# arrow impact on target nock to right



## red44 (Apr 11, 2005)

If at the worst the tear is 1/4, and it's gone at 10 yards, not to worry. IMO


----------



## nomad11 (Apr 14, 2006)

Could be several things. From the looks of things this is a dual cam bow? If so, then check your cam rotation...both cams should hit at the same time..at your draw length. If not..then adjust as necessary. If its not a cam rotation issue...check for cam lean. For a dual cam bow (and I don't have much experience here) you'll want to make/take any lean out..or have very very little (I'd imagine). I shoot cam-1/2 bows and cam lean on mine can induce 1/4" tears left or right, if out of whack (or I can induce it by putting in cam lean...not that I'd want to). Lastly...spine could be off. Drop your draw weight and see if the tear gets better or worse.....or add weight to see if it improves or doesn't. Less draw weight & better tear...you're underspined, more weight & better tear you're overspined. If that is the case...then you have more options........good luck.


----------



## bowhunter0916 (Apr 18, 2005)

*Sounds like...*

If I read your post correctly, the arrows are hitting where you are aiming but the arrows are tilted.
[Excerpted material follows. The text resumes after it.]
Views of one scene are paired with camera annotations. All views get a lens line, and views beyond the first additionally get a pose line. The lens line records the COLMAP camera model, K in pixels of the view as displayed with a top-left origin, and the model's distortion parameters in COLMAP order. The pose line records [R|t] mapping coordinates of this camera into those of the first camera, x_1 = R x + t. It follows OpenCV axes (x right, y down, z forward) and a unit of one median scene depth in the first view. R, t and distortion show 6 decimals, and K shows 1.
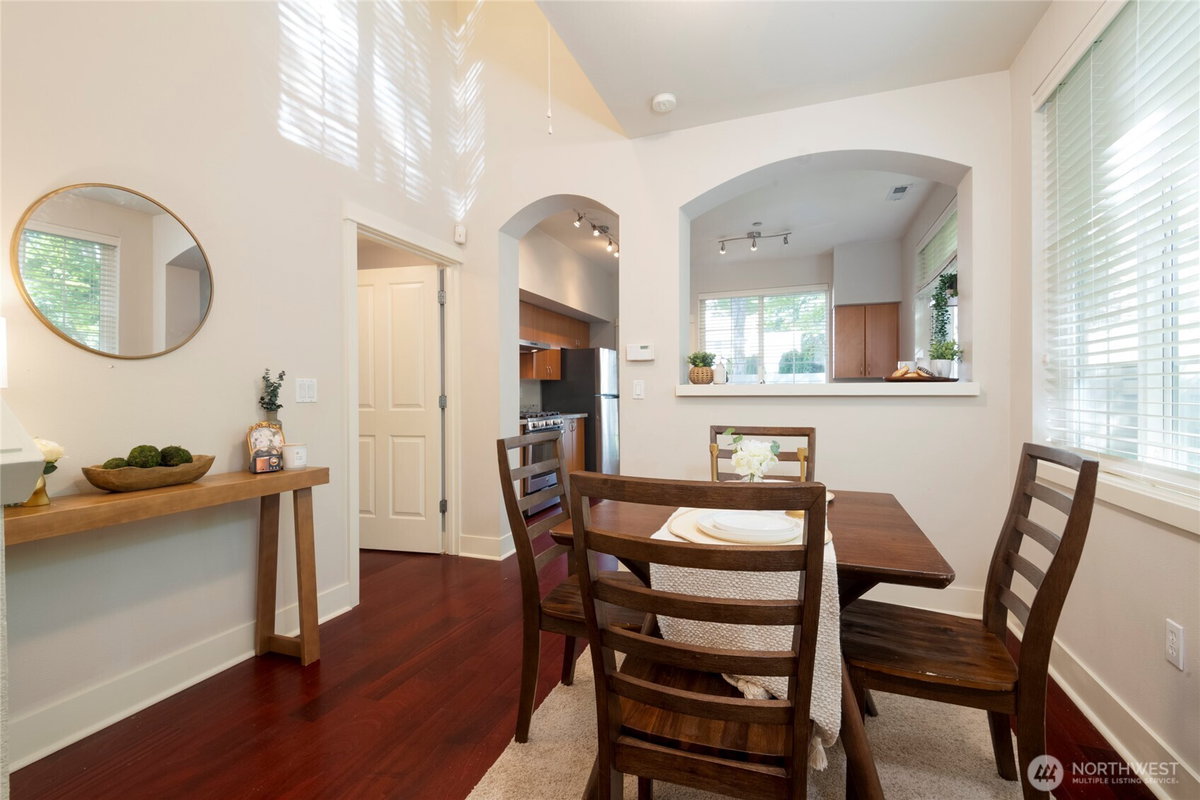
lens RADIAL K [[540.4, 0, 617.0], [0, 540.4, 396.9], [0, 0, 1]] dist [0.079020, 0.000023]
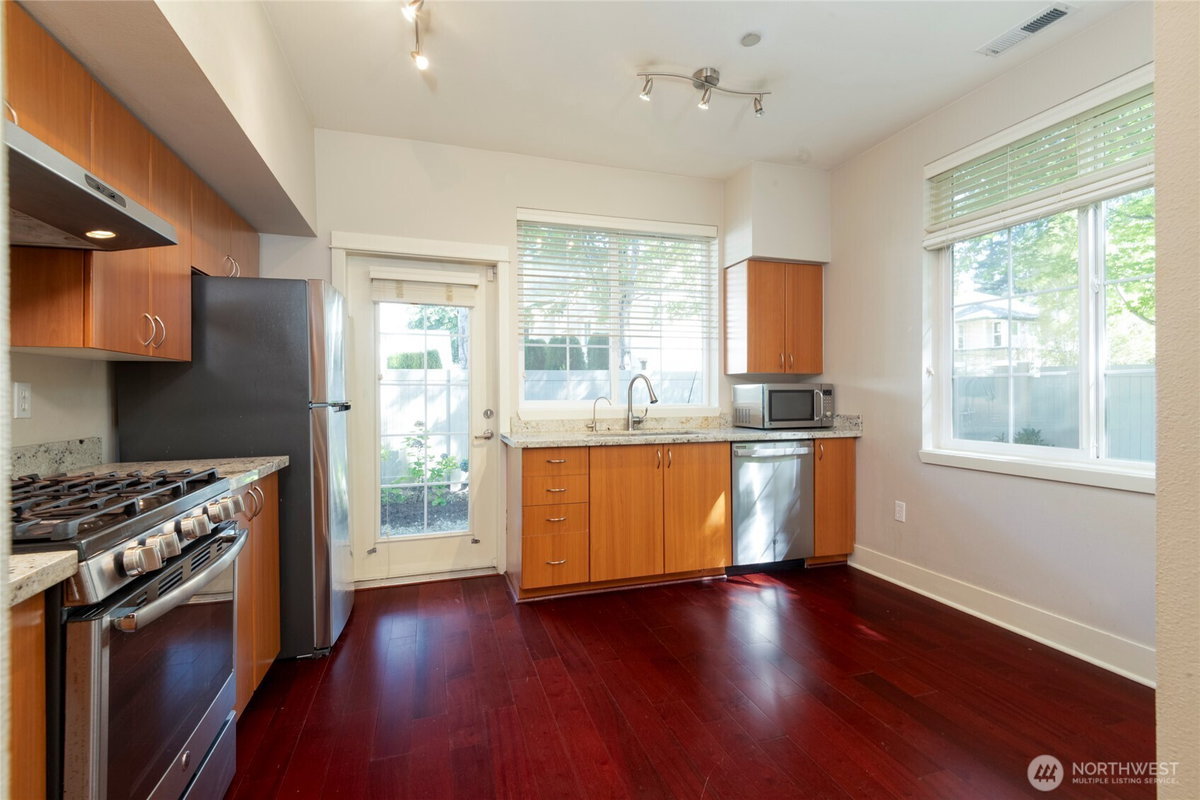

If this is the case, then you have nothing to worry about this point. I would wait until you can shoot at further distances and do walk back tuning. There should be a sticky in Bow Tuning that will walk you through this...no pun intended. Your target may be the cause of the arrows leaning one or another, so if your arrows are hitting center mass I would leave it alone for now.


----------